WHAT THE TASK REQUIRES:
Go through the records and extract every line with the word "down".

Start of DATA RECORDS

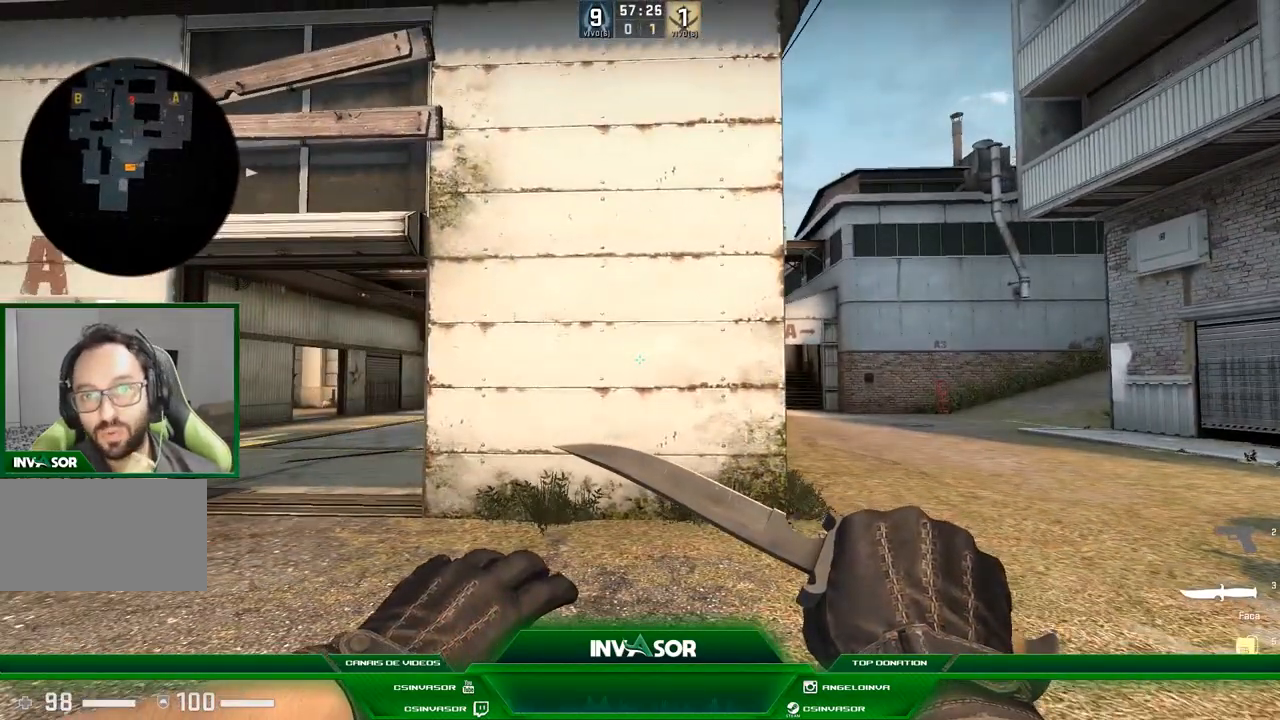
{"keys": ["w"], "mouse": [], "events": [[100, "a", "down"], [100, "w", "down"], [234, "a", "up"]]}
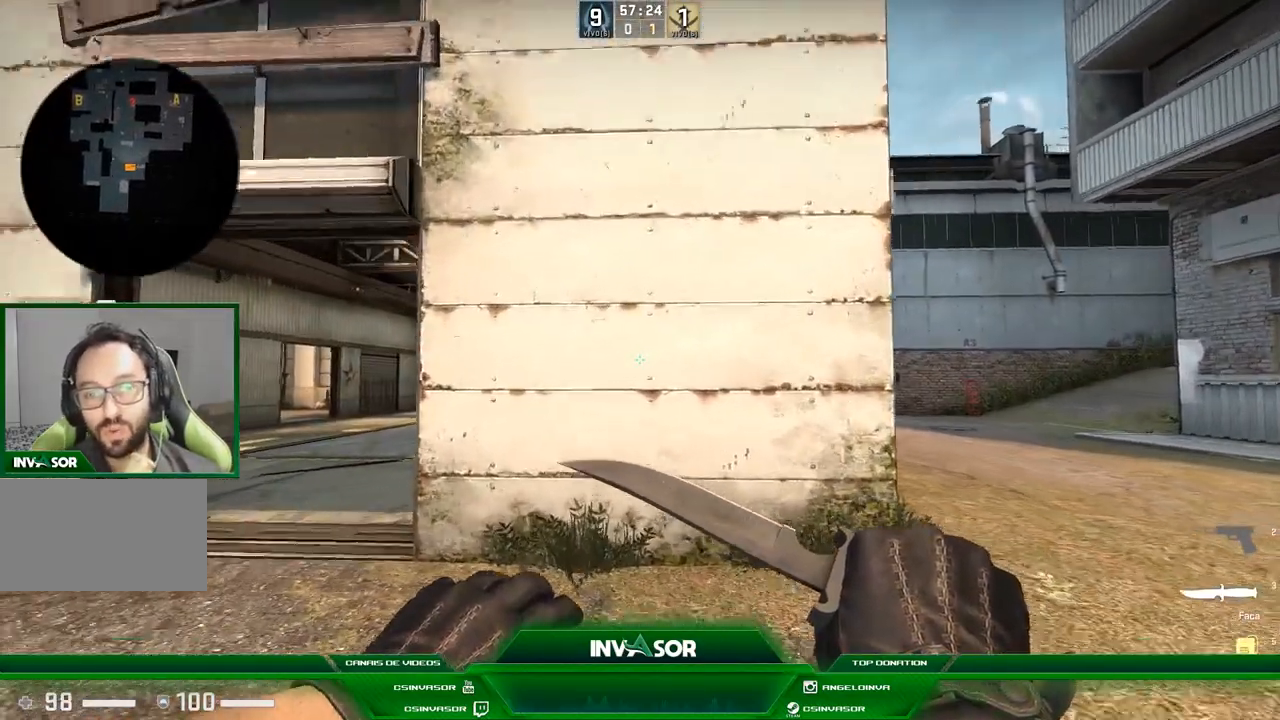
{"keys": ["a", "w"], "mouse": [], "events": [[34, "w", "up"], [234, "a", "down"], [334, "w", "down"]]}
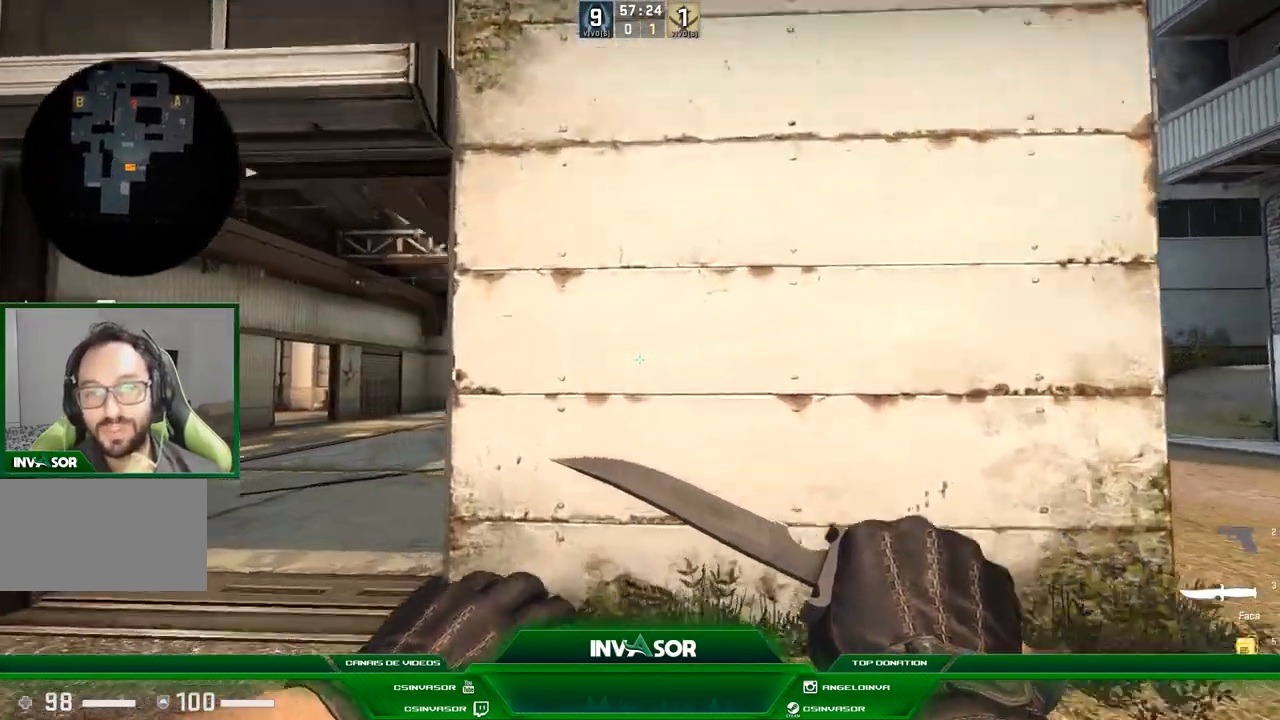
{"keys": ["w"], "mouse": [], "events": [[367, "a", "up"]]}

End of DATA RECORDS
Start of DATA RECORDS

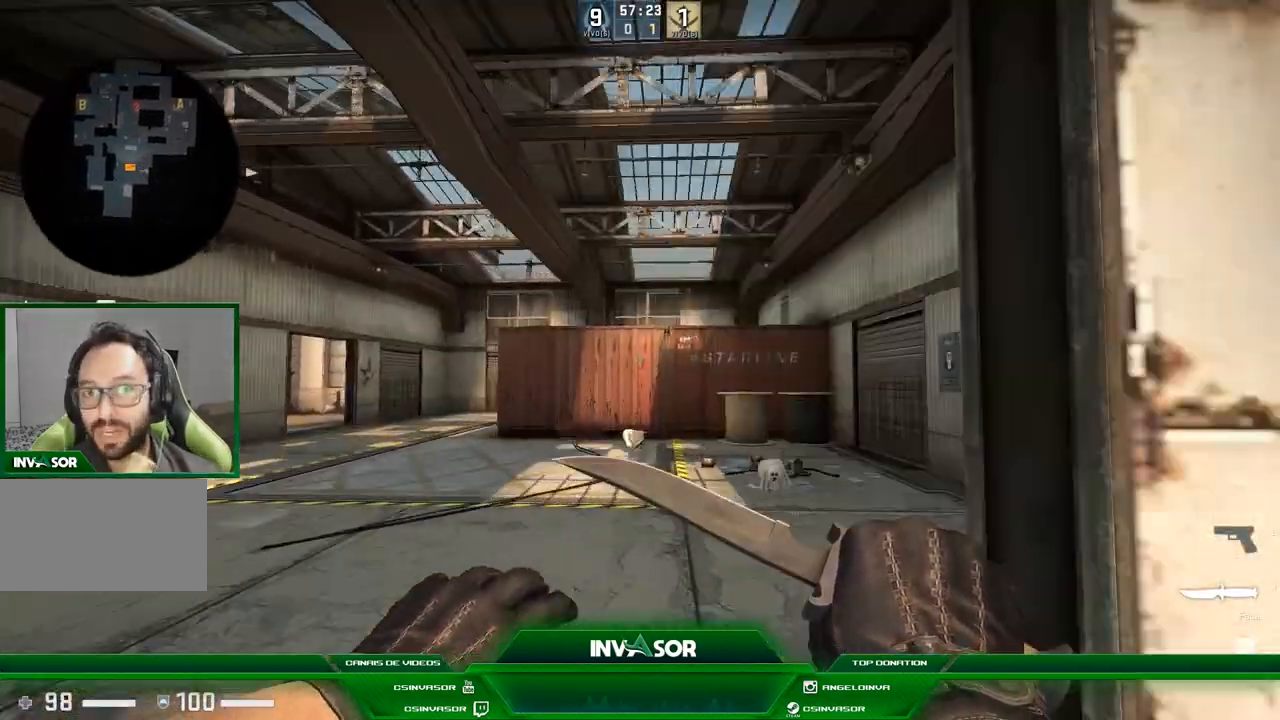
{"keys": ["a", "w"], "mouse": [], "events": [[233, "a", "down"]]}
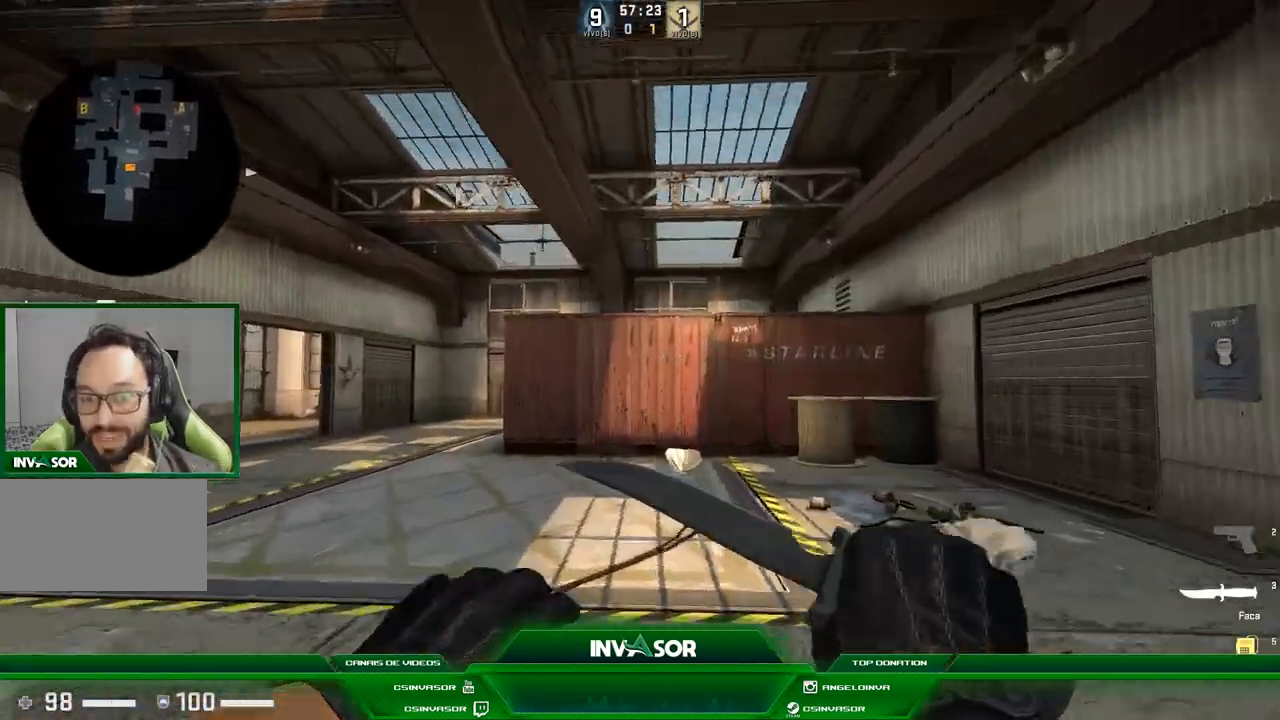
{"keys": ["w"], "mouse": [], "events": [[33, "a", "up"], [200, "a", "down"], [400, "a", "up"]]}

End of DATA RECORDS

EXERCISE ANSWER:
{"keys": ["w"], "mouse": [], "events": [[100, "a", "down"], [100, "w", "down"], [234, "a", "up"]]}
{"keys": ["a", "w"], "mouse": [], "events": [[34, "w", "up"], [234, "a", "down"], [334, "w", "down"]]}
{"keys": ["a", "w"], "mouse": [], "events": [[233, "a", "down"]]}
{"keys": ["w"], "mouse": [], "events": [[33, "a", "up"], [200, "a", "down"], [400, "a", "up"]]}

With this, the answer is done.